Auf Plakaten vor Hitler gewarnt
Verstorben

Amberg. (tk) Er galt als einer der ältesten und treuesten Sozialdemokraten Deutschlands: Ernst Hubena k aus dem Dreifaltigkeitsviertel war 1929 als 15-Jähriger der SPD beigetreten - zu einer Zeit, als die Genossen zunehmend von den Nationalsozialisten unter Druck gesetzt wurden. Hubenak verstarb vor Kurzem im Alter von 100 Jahren. Der Trauergottesdienst beginnt heute um 14 Uhr in der Dreifaltigkeitskirche, danach folgt die Urnenbeisetzung.

Ernst Hubenak, der am 23. März 101 Jahre alt geworden wäre, wurde 1914 als jüngstes von drei Kindern in Niederpreschkau im Sudetenland geboren. Seine Frau Maria, mit der er 64 Jahre verheiratet war, hatte er beim Tanzen in Vohenstrauß kennengelernt.

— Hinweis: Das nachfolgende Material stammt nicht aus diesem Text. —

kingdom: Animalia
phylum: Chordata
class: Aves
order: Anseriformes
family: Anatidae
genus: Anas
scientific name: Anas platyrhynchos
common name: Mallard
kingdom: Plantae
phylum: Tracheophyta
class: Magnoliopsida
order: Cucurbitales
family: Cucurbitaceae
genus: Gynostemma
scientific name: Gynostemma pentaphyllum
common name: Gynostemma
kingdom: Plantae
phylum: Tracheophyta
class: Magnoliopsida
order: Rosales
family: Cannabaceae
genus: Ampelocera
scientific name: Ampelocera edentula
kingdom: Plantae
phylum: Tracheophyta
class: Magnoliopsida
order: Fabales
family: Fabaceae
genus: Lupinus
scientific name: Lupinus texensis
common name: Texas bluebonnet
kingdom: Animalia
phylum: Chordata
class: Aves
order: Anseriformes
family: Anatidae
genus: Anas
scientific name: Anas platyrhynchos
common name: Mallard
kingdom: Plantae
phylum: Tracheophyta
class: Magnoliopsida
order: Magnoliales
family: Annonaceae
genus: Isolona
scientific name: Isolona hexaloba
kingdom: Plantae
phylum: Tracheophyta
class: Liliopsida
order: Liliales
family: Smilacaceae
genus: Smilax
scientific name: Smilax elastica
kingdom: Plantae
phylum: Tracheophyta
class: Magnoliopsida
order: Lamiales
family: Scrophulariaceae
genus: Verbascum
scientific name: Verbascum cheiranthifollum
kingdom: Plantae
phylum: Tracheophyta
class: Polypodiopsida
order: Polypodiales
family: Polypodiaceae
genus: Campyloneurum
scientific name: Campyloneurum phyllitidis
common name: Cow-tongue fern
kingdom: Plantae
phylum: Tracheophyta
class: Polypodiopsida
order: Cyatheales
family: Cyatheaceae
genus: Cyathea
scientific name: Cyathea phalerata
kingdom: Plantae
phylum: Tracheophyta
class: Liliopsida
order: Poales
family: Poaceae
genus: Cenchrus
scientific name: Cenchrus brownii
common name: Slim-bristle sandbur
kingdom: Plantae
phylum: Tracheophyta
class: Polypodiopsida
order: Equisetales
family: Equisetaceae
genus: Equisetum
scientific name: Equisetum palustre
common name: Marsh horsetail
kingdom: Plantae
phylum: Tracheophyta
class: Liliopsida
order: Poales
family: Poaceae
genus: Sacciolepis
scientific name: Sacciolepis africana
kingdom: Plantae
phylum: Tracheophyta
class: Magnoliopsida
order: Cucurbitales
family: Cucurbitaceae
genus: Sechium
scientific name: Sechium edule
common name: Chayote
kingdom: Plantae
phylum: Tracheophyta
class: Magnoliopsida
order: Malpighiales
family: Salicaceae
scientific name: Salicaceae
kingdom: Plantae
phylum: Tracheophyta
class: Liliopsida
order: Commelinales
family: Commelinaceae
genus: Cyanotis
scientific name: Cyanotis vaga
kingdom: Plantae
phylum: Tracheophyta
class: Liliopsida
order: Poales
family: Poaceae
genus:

Dort war der überzeugte Sozialdemokrat Stadtrat und hatte sich vor allem für das Freibad und Schulessen eingesetzt. Später zog das Paar nach Amberg. Der gelernte Glasgraveur mit Meisterprüfung arbeitete in seinem Beruf bis zu seiner Verrentung 1977 bei der Firma Rosenthal in Amberg. Mit 91 Jahren ist der SPDler noch Fahrrad gefahren.

Hubenak hatte zeitlebens viel zu erzählen. Am allerliebsten war es ihm, wenn möglichst wenig davon öffentlich wurde. "Das muss jetzt nicht in der Zeitung stehen", sagte er häufig mit seinem unverkennbaren sudetendeutschen Dialekt.

Ernst Hubenak war ein mutiger Mann. In jungen Jahren verfasste er Plakate mit der Aufschrift "Wer Hitler wählt, wählt den Krieg". Zwei Tage musste er deswegen ins Gefängnis. Nach seiner Freilassung versteckte er aus Angst vor weiteren Strafaktionen der Nazis sein SPD-Parteibuch in einem Hasenstall.